In some electricity markets, individual wind farms are obliged to provide point forecasts to the power purchaser or system operator. These decentralized forecasts are usually based on on-site meteorological forecasts and measurements, and thus optimized for local conditions. Simply adding decentralized forecasts may not capture some of the spatial and temporal correlations of wind power, thereby lowering the potential accuracy of the aggregated forecast. This paper proposes the explanatory variables that are used to train the kernel density estimator and conditional kernel density estimator models to derive day-ahead aggregated point and probabilistic wind power forecasts from decentralized point forecasts of geographically distributed wind farms. The proposed explanatory variables include (a) decentralized point forecasts clustered using the clustering large applications algorithm to reduce the high-dimensional matrices, (b) hour of day and month of year to account for diurnal and seasonal cycles, respectively, and (c) atmospheric states derived from self-organizing maps to represent large-scale synoptic circulation climatology for a study area.
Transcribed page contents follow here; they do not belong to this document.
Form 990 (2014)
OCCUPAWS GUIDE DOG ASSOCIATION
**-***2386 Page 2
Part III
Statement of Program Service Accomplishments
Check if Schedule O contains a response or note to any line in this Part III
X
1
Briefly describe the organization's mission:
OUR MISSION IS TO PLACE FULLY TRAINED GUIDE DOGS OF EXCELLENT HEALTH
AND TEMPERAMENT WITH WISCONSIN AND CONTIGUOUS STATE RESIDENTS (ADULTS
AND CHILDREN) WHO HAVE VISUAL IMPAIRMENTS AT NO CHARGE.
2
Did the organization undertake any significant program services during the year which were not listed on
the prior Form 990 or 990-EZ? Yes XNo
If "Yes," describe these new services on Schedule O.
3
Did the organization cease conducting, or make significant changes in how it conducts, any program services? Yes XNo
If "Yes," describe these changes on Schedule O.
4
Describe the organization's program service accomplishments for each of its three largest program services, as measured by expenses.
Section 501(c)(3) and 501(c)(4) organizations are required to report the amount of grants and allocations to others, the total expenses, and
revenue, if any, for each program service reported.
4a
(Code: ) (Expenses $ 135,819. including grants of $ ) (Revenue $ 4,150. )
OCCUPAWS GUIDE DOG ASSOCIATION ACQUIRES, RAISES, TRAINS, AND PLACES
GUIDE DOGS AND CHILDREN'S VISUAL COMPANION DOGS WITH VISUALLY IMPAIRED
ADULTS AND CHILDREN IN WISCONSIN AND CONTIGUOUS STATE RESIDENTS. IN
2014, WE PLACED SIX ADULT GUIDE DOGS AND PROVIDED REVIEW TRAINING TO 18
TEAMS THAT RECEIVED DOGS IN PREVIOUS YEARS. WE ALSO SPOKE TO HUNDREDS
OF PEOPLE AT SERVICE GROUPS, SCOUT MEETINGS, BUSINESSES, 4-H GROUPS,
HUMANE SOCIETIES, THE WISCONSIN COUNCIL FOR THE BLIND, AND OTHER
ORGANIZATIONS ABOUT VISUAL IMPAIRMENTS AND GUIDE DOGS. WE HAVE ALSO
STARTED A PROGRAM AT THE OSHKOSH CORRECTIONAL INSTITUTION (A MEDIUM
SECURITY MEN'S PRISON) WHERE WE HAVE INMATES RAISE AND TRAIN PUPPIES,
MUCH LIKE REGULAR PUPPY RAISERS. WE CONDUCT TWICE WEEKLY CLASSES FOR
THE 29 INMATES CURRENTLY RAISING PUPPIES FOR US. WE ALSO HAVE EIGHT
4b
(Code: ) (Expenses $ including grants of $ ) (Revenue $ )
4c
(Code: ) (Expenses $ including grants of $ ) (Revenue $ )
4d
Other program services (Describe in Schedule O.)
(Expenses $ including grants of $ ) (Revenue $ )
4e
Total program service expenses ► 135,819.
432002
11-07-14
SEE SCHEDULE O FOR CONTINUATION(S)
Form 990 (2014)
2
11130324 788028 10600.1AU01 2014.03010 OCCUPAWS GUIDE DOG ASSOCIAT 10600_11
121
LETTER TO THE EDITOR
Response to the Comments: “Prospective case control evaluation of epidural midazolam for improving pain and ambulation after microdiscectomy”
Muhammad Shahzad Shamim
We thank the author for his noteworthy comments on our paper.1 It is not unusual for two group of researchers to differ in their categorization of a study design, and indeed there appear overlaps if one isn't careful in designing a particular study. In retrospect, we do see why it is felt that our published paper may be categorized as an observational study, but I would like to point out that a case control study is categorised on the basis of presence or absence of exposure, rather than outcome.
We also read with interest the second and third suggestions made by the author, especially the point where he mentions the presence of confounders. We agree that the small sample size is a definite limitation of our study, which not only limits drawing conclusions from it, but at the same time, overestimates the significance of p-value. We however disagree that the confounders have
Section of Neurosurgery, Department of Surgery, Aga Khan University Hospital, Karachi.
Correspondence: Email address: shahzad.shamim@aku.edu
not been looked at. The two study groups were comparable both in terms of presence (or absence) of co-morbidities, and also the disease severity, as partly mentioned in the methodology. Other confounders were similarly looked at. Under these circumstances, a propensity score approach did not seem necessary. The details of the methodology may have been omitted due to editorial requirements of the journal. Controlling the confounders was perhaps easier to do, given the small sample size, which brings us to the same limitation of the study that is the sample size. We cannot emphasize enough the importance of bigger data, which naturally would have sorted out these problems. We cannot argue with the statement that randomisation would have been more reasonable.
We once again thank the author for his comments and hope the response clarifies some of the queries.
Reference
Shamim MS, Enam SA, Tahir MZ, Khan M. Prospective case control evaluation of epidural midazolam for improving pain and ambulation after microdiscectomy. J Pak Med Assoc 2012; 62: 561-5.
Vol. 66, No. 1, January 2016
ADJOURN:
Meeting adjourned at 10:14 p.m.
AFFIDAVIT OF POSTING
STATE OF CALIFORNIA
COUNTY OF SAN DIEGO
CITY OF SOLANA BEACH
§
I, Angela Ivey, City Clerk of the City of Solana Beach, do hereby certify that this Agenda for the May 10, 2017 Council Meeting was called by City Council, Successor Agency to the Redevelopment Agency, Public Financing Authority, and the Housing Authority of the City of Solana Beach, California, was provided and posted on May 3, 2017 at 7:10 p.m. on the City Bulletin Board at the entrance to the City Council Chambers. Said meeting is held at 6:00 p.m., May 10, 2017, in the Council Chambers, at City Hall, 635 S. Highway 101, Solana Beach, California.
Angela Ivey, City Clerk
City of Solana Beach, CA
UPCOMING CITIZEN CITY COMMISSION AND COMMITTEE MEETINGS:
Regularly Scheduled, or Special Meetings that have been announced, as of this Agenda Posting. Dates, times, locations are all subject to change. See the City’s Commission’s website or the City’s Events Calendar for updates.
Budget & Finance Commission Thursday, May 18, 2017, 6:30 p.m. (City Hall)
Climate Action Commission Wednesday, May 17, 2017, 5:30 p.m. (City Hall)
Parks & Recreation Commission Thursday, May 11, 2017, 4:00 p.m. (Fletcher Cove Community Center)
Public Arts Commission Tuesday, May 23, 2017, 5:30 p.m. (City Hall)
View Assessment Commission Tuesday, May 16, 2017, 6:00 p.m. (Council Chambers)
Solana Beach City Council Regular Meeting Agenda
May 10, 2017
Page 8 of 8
The proposed methodology is tested using the day-ahead point forecast data obtained from 29 wind farms in South Africa. The results from the proposed methodology show a significant improvement as compared to simply adding the decentralized point forecasts. The derived predictive densities are shown to be non-Gaussian and time-varying, as expected given the time-varying nature of wind uncertainty. The proposed methodology provides system operators with a method of not only producing more accurate aggregated forecasts from decentralized forecasts, but also improving operational decisions such as dynamic operating reserve allocation and stochastic unit commitment.